[Work instruction] Exactly the line that contains "M 1185,0 L 1180,68" and the lines following it to the end of the data are to be reproduced, and nothing more.

[Data in this exercise]
- Opening Delimiter -

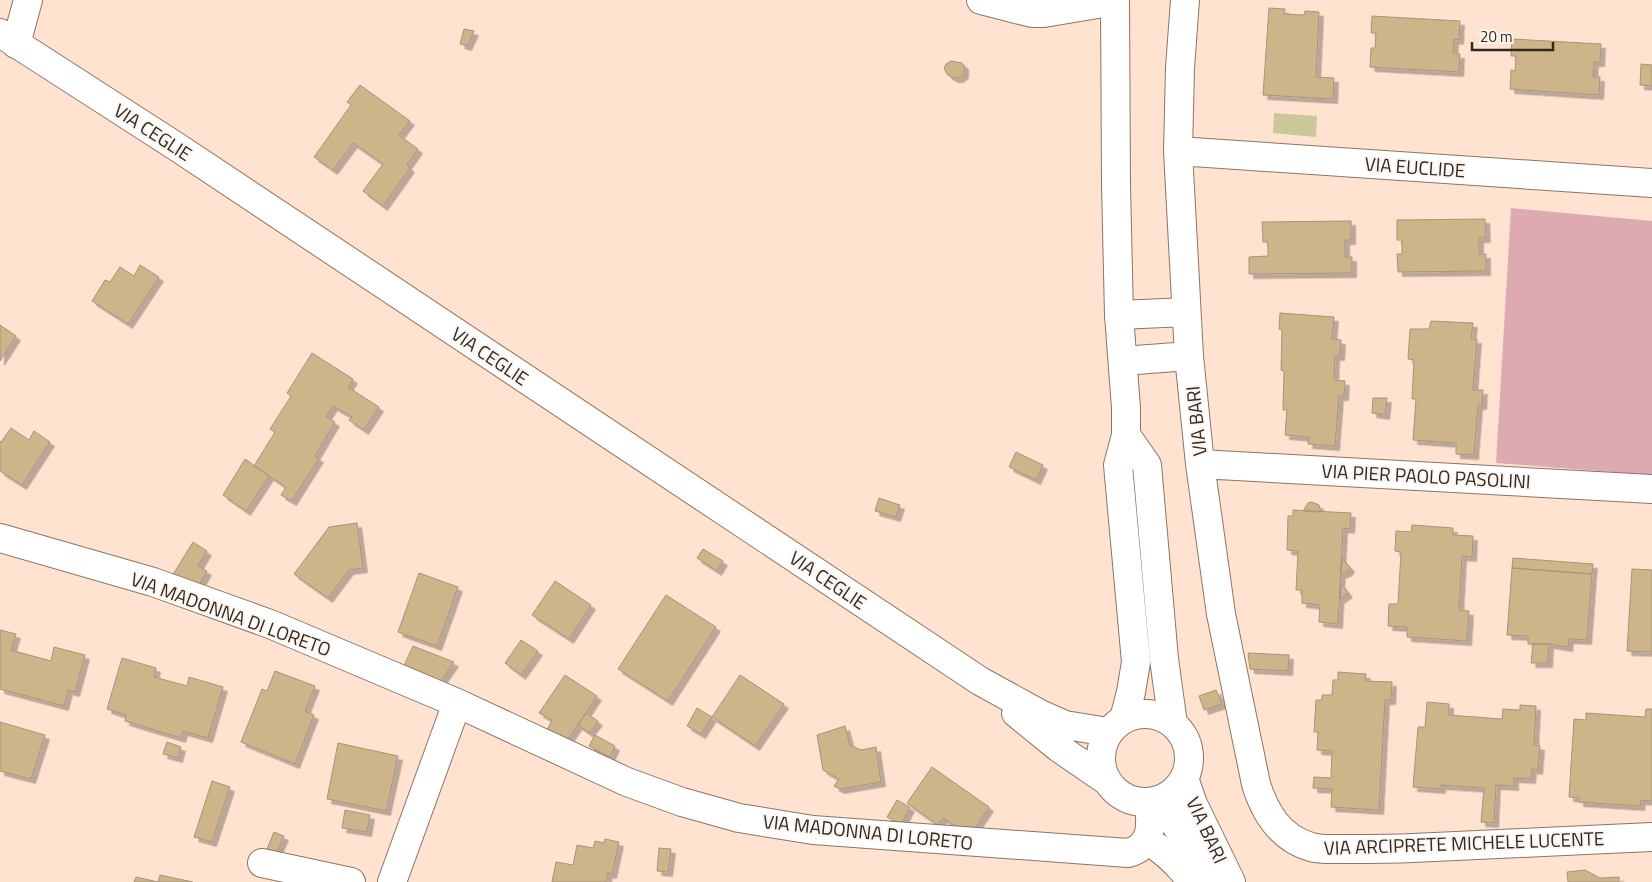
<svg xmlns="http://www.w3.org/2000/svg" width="1652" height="882" font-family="'Titillium Web',sans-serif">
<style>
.green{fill:#deaab2}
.water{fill:#cac898}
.building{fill:#cdb489;stroke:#a4957c;filter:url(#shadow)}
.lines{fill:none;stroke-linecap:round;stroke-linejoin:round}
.street-casing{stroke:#8d7463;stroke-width:30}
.secondary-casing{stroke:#8d7463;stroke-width:30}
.street{stroke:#fff;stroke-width:28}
.secondary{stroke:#fff;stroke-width:28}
.labels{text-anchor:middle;stroke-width:4;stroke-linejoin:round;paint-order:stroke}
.street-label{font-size:19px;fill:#332921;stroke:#fbf5f1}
</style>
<defs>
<filter id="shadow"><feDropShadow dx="4.5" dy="4.5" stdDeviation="0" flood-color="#0004"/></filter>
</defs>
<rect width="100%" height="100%" fill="#ffe3d0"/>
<path class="green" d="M 1511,208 L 1652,221 L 1652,475 L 1496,463 Z"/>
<path class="water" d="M 1274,113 L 1317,116 L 1316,137 L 1273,133 Z"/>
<path class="building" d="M 1269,8 L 1285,9 L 1284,14 L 1304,15 L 1305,11 L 1319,12 L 1316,77 L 1334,78 L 1333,99 L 1263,95 Z
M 1372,16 L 1460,21 L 1459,40 L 1454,39 L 1453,54 L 1460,54 L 1459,72 L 1370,67 L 1371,48 L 1375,48 L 1376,33 L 1371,33 Z
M 464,29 L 474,31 L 467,46 L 460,44 Z
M 1512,39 L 1601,44 L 1600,62 L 1594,62 L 1593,77 L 1600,77 L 1599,95 L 1510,89 L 1511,70 L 1515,71 L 1516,56 L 1511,56 Z
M 951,61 L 962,63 L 964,65 L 964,74 L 959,78 L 954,78 L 948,75 L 944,69 L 946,64 Z
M 1641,64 L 1652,65 L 1652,86 L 1640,85 Z
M 360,85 L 410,121 L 399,135 L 418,149 L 407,165 L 410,168 L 383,206 L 363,191 L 383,164 L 353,143 L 333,170 L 314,157 L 351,105 L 347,102 Z
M 1485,219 L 1486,238 L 1479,238 L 1479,254 L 1486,254 L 1486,271 L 1398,272 L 1397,254 L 1402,254 L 1402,240 L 1397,240 L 1397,220 Z
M 1351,221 L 1351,240 L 1345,240 L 1345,257 L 1352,257 L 1352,273 L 1249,274 L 1249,257 L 1268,256 L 1268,242 L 1263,242 L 1262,222 Z
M 140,265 L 159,277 L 128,324 L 92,301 L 105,280 L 110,282 L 120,267 L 134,276 Z
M 1280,313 L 1334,317 L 1332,339 L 1341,340 L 1340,356 L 1335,356 L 1334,380 L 1345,381 L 1344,396 L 1339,396 L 1335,446 L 1308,444 L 1309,437 L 1285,435 L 1287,410 L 1283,410 L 1284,371 L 1281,370 L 1282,330 L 1279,329 Z
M 1431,321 L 1473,323 L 1471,339 L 1477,339 L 1473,390 L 1483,390 L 1482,405 L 1478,405 L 1474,455 L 1456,454 L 1456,443 L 1413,440 L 1416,399 L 1412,399 L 1414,360 L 1408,359 L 1410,329 L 1429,329 Z
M 0,325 L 16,336 L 0,361 Z
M 312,353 L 353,379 L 348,387 L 379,407 L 364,430 L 349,420 L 352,417 L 333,406 L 326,417 L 335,422 L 315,456 L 319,458 L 292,501 L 281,495 L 286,487 L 254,466 L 275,432 L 270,429 L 291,396 L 287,393 Z
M 1373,398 L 1387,398 L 1385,415 L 1372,413 Z
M 11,428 L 29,440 L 34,431 L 50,442 L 22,485 L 0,471 L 0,441 L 1,442 Z
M 1016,452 L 1043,465 L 1036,480 L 1009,467 Z
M 245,459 L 269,476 L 246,511 L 223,495 Z
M 879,498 L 900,505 L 896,517 L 875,511 Z
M 1312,502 L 1319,505 L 1321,512 L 1303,511 L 1308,503 Z
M 1293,510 L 1351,513 L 1350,529 L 1343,528 L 1338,624 L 1319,622 L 1320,605 L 1302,603 L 1302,590 L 1296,590 L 1298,551 L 1287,550 L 1288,516 L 1293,516 Z
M 357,523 L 363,568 L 349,570 L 328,598 L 294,574 L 329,527 Z
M 1412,525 L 1453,528 L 1453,535 L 1473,536 L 1472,557 L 1462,556 L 1459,610 L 1469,611 L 1467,641 L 1407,637 L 1407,627 L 1388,626 L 1389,604 L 1398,604 L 1401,552 L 1395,551 L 1396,531 L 1411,532 Z
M 193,542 L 207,551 L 198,566 L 207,571 L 196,590 L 169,581 Z
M 703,549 L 723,561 L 717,571 L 697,558 Z
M 1513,558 L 1593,564 L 1592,574 L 1512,568 Z
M 1342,559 L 1350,567 L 1348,571 L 1341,574 Z
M 1512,568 L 1592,574 L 1587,640 L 1569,639 L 1568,647 L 1549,644 L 1528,644 L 1528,636 L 1507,635 Z
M 1632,569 L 1652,570 L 1652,652 L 1627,651 Z
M 419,573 L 458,587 L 437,646 L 398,632 Z
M 555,581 L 591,605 L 569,639 L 532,615 Z
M 1341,584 L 1348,593 L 1340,599 Z
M 666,595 L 716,627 L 668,701 L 618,669 Z
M 0,630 L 16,634 L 11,650 L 51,661 L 54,647 L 85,655 L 75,692 L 68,690 L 64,706 L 0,689 Z
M 521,640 L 538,651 L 521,675 L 505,663 Z
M 1533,644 L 1549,644 L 1548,663 L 1531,663 Z
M 413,646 L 454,662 L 439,684 L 402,670 Z
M 1248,653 L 1289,655 L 1288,671 L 1250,669 Z
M 122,658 L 156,668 L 154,677 L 187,686 L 189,677 L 223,687 L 208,738 L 183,731 L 181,738 L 125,721 L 126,715 L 107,709 Z
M 275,671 L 315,686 L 305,711 L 314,715 L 295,764 L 241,742 L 262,689 L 267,691 Z
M 1338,672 L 1366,674 L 1365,681 L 1392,682 L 1391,700 L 1385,700 L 1379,810 L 1331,807 L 1332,789 L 1313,788 L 1314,777 L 1331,778 L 1332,751 L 1317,750 L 1318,732 L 1314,732 L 1316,700 L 1322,700 L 1322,695 L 1332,695 L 1333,680 L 1338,680 Z
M 565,675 L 597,696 L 565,744 L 545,734 L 552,720 L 539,713 Z
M 740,675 L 784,704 L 755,746 L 712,717 Z
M 1216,690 L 1222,704 L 1204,710 L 1199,696 Z
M 1427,702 L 1449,704 L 1449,715 L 1502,719 L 1503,709 L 1520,710 L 1520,705 L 1536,706 L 1534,745 L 1540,746 L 1538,770 L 1532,769 L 1531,779 L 1514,778 L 1514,786 L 1496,785 L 1494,823 L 1481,822 L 1484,788 L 1441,785 L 1441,789 L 1413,787 L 1418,727 L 1425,727 Z
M 697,708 L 712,717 L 701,734 L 687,726 Z
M 1646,709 L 1652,709 L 1652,801 L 1641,800 L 1640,806 L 1579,802 L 1579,798 L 1569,797 L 1574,719 L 1586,720 L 1586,713 L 1645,717 Z
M 586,713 L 598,721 L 589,733 L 578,725 Z
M 0,722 L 45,735 L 31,779 L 0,771 Z
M 845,726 L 850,745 L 861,750 L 876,747 L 881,782 L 840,789 L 834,786 L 839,779 L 823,770 L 817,735 Z
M 595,735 L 615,746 L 610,757 L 589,746 Z
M 167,742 L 181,747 L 178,758 L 163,754 Z
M 338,743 L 398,756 L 386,811 L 327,799 Z
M 932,767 L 989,807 L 971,834 L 966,834 L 943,818 L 938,825 L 907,803 Z
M 212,781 L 230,787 L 212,842 L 194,837 Z
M 897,800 L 910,807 L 901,825 L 887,817 Z
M 345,810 L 370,815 L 367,832 L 342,828 Z
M 274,832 L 284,836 L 275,856 L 265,854 Z
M 605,839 L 619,842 L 612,874 L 608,873 L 606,882 L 552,882 L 556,862 L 573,865 L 577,845 L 593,848 L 595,841 L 604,843 Z
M 659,848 L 671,849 L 668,872 L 657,871 Z
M 1585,870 L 1600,878 L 1619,877 L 1619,882 L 1568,882 L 1567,872 Z
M 160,875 L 193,882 L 134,882 L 136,877 L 158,882 Z"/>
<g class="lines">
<defs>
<path id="street" d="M 981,0 L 1032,13 L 1044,13 L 1115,1
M 1185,0 L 1180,68 L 1178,151 L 1189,356 L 1200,464 L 1221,614 L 1256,784 C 1265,813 1280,838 1311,847 C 1321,850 1334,849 1345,849 C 1368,849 1390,849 1413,848 C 1493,844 1572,841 1652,837
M 16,44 L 28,0
M 1178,151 L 1652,183
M 1119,315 L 1186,312
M 1123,361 L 1189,356
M 1200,464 L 1652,489
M 0,538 L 153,582 L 270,624 L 457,703 L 627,782 L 682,802 L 739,818 L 813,830 L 1128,853 C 1154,846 1151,823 1149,802
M 1147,840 C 1166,852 1179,864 1192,882
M 262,863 L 351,882
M 392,882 L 457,703"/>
<path id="secondary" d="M 1115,0 L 1116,185 L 1119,315 L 1126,408 L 1126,435 L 1118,465 L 1136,662 L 1131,692 L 1124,719
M 0,33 L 177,147 L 980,681 L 1040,714 L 1065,725 L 1108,732
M 1126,435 L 1147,465 L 1164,659 L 1173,724
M 1016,713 L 1059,748 L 1107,781
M1101 758a44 44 0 1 1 88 0a44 44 0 1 1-88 0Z
M 1184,778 L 1193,804 L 1231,882
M 1157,800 L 1196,852 L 1210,882"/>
</defs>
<use href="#street" class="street-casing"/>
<use href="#secondary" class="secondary-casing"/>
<use href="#street" class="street"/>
<use href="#secondary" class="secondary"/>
</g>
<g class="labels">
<g class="street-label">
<text transform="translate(153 132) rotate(33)" y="7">VIA CEGLIE</text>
<text transform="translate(1415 167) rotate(4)" y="7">VIA EUCLIDE</text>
<text transform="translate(490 356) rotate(34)" y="7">VIA CEGLIE</text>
<text transform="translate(1196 421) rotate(-96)" y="7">VIA BARI</text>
<text transform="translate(1426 476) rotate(3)" y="7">VIA PIER PAOLO PASOLINI</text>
<text transform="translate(828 580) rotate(34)" y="7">VIA CEGLIE</text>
<text transform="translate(231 614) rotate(20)" y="7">VIA MADONNA DI LORETO</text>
<text transform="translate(1207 830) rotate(65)" y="7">VIA BARI</text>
<text transform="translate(868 832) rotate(6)" y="7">VIA MADONNA DI LORETO</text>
<text transform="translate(1464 843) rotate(-2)" y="7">VIA ARCIPRETE MICHELE LUCENTE</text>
</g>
</g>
<path d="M1472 42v8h81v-8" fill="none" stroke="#332921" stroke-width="2.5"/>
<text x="1480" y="42" font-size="15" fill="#332921" stroke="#fbf5f1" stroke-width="4" paint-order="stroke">20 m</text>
</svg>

- Closing Delimiter -

[Output below]
M 1185,0 L 1180,68 L 1178,151 L 1189,356 L 1200,464 L 1221,614 L 1256,784 C 1265,813 1280,838 1311,847 C 1321,850 1334,849 1345,849 C 1368,849 1390,849 1413,848 C 1493,844 1572,841 1652,837
M 16,44 L 28,0
M 1178,151 L 1652,183
M 1119,315 L 1186,312
M 1123,361 L 1189,356
M 1200,464 L 1652,489
M 0,538 L 153,582 L 270,624 L 457,703 L 627,782 L 682,802 L 739,818 L 813,830 L 1128,853 C 1154,846 1151,823 1149,802
M 1147,840 C 1166,852 1179,864 1192,882
M 262,863 L 351,882
M 392,882 L 457,703"/>
<path id="secondary" d="M 1115,0 L 1116,185 L 1119,315 L 1126,408 L 1126,435 L 1118,465 L 1136,662 L 1131,692 L 1124,719
M 0,33 L 177,147 L 980,681 L 1040,714 L 1065,725 L 1108,732
M 1126,435 L 1147,465 L 1164,659 L 1173,724
M 1016,713 L 1059,748 L 1107,781
M1101 758a44 44 0 1 1 88 0a44 44 0 1 1-88 0Z
M 1184,778 L 1193,804 L 1231,882
M 1157,800 L 1196,852 L 1210,882"/>
</defs>
<use href="#street" class="street-casing"/>
<use href="#secondary" class="secondary-casing"/>
<use href="#street" class="street"/>
<use href="#secondary" class="secondary"/>
</g>
<g class="labels">
<g class="street-label">
<text transform="translate(153 132) rotate(33)" y="7">VIA CEGLIE</text>
<text transform="translate(1415 167) rotate(4)" y="7">VIA EUCLIDE</text>
<text transform="translate(490 356) rotate(34)" y="7">VIA CEGLIE</text>
<text transform="translate(1196 421) rotate(-96)" y="7">VIA BARI</text>
<text transform="translate(1426 476) rotate(3)" y="7">VIA PIER PAOLO PASOLINI</text>
<text transform="translate(828 580) rotate(34)" y="7">VIA CEGLIE</text>
<text transform="translate(231 614) rotate(20)" y="7">VIA MADONNA DI LORETO</text>
<text transform="translate(1207 830) rotate(65)" y="7">VIA BARI</text>
<text transform="translate(868 832) rotate(6)" y="7">VIA MADONNA DI LORETO</text>
<text transform="translate(1464 843) rotate(-2)" y="7">VIA ARCIPRETE MICHELE LUCENTE</text>
</g>
</g>
<path d="M1472 42v8h81v-8" fill="none" stroke="#332921" stroke-width="2.5"/>
<text x="1480" y="42" font-size="15" fill="#332921" stroke="#fbf5f1" stroke-width="4" paint-order="stroke">20 m</text>
</svg>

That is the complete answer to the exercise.